When asked “Who would do more to advance the economic interests of middle-class Americans,” Obama wins over Romney, 50% to 44%. When asked who would do more to advance the economic interests of financial interests, Romney wins 56% to 33%. When asked who would do the most to advance the interests of the wealthy, Romney wins 68% to 21%.
Thus far, a win for Obama. The take home message: there is a strong class division at play. To the extent that Obama can exploit class divisions, he will be successful (after all, we are a middle class nation and as the poll reveals, the majority believe that Obama will advance the interests of the middle-class).

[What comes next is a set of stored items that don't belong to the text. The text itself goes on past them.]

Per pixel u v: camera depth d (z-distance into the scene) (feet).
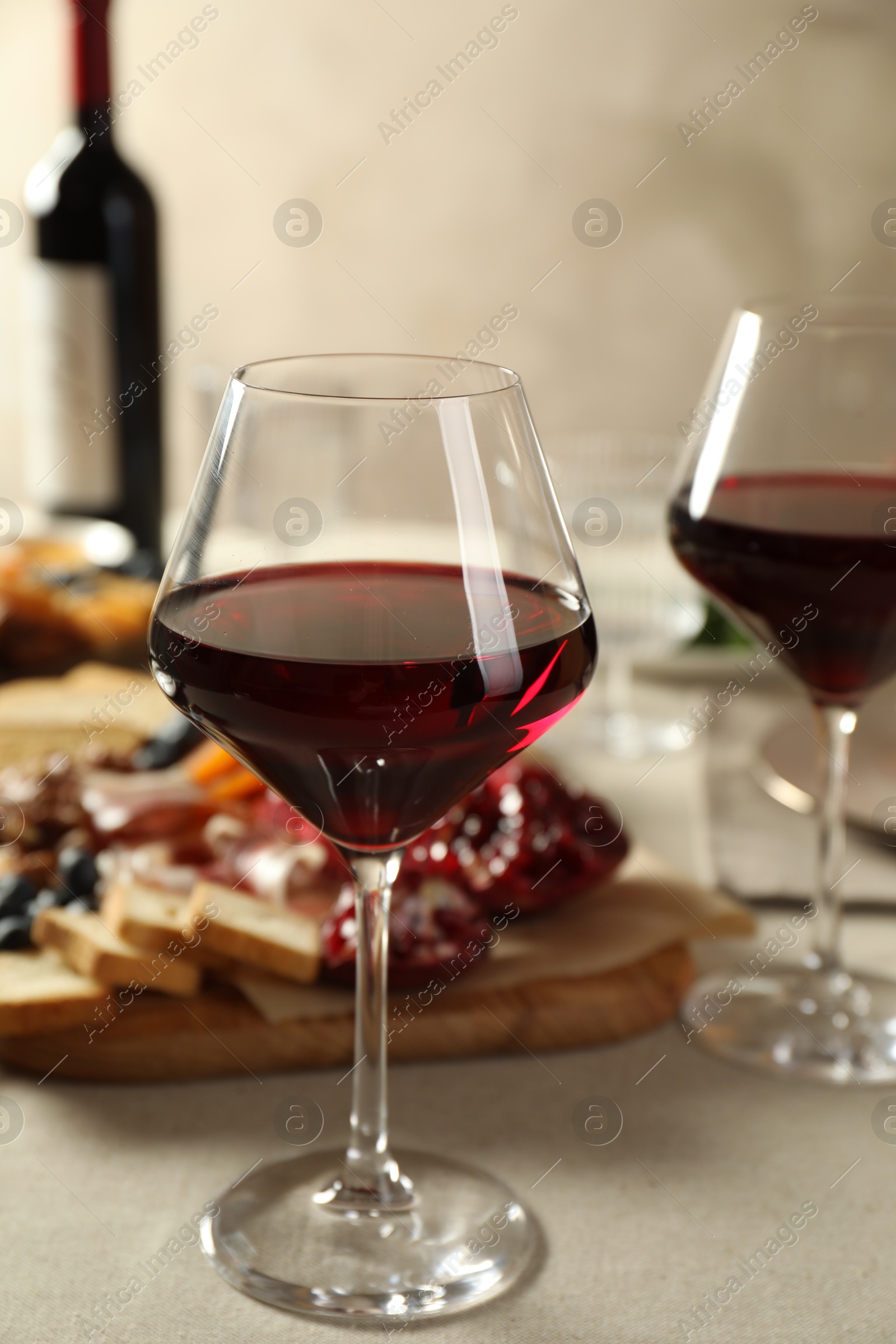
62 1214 2.23
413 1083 2.42
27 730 3.08
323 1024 2.42
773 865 2.77
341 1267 2.18
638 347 7.54
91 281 3.79
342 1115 2.37
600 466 3.64
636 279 7.44
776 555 2.40
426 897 2.50
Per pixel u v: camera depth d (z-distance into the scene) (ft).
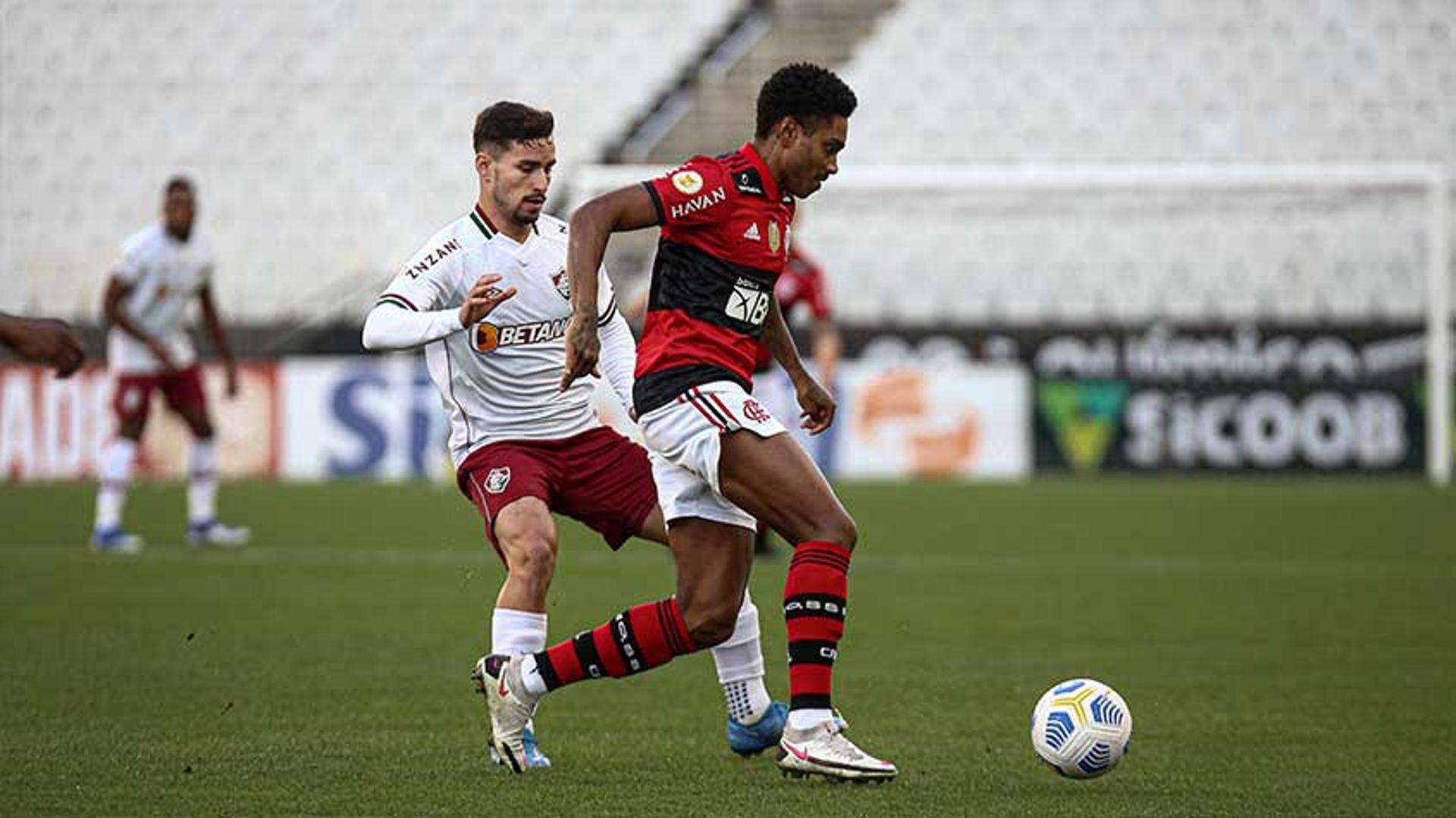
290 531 166.81
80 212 280.51
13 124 284.82
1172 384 226.99
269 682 86.58
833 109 62.75
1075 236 265.54
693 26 290.97
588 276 60.39
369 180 282.77
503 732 64.75
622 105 285.64
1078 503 196.13
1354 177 226.38
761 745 68.39
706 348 63.52
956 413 228.43
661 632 64.08
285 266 274.98
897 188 230.68
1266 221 263.08
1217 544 156.04
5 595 120.47
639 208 61.72
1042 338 228.84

But this lesson seems to be the wrong one to glean from the poll results. When white voters are asked “Who would do more to advance the economic interest of you and your family?” the poll reveals the following results:
- Working class: Romney 44%, Obama 42%
- Comfortable in current class: Romney 49%, Obama 41%
- Middle class: Romney 53%, Obama 38%
- Struggling to remain in current class: Romney 55%, Obama 32%
- Laid off/knows someone whose been laid off: Romney 56%, Obama 32%
- Upper middle class/better off: Romney 61%, Obama 29%
This raises an interesting question: how could a majority believe that Obama would advance the interests of the middle class when members of the middle class (and working class, and upper middle class, etc) believe that their best bet is Romney?
Public opinion is interesting and frustrating. In one of the classes I teach (environmental policy) I provide students with some data that shows two things: (1) a majority believe the environment has gotten worse, and (2) a majority believe that the environment, as they experience it, has improved. Both can’t be true simultaneously. I use this example to explain that people tend to gain their impression of macro-conditions via the media, which focuses on sensational stories, even if the larger story stands at odds with their own experiences. As a result, a majority thinks the environment has improved for them but has become worse for everyone else–an impossibility, to be certain.
The media seems committed to a distinct meta-narrative: Obama will promote the interests of the middle class whereas Romney will cater to the 1 percent. To some extent, it appears, voters have accepted this portrayal. Yet, in their own assessment of how the candidates would impact on the economic welfare of themselves and their families, they depart from the meta-narrative.
This is not good news for the Obama campaign, particularly if voters will decide in November based on their projections of how a given candidate’s victory will impact on them and their families. This is the big lesson.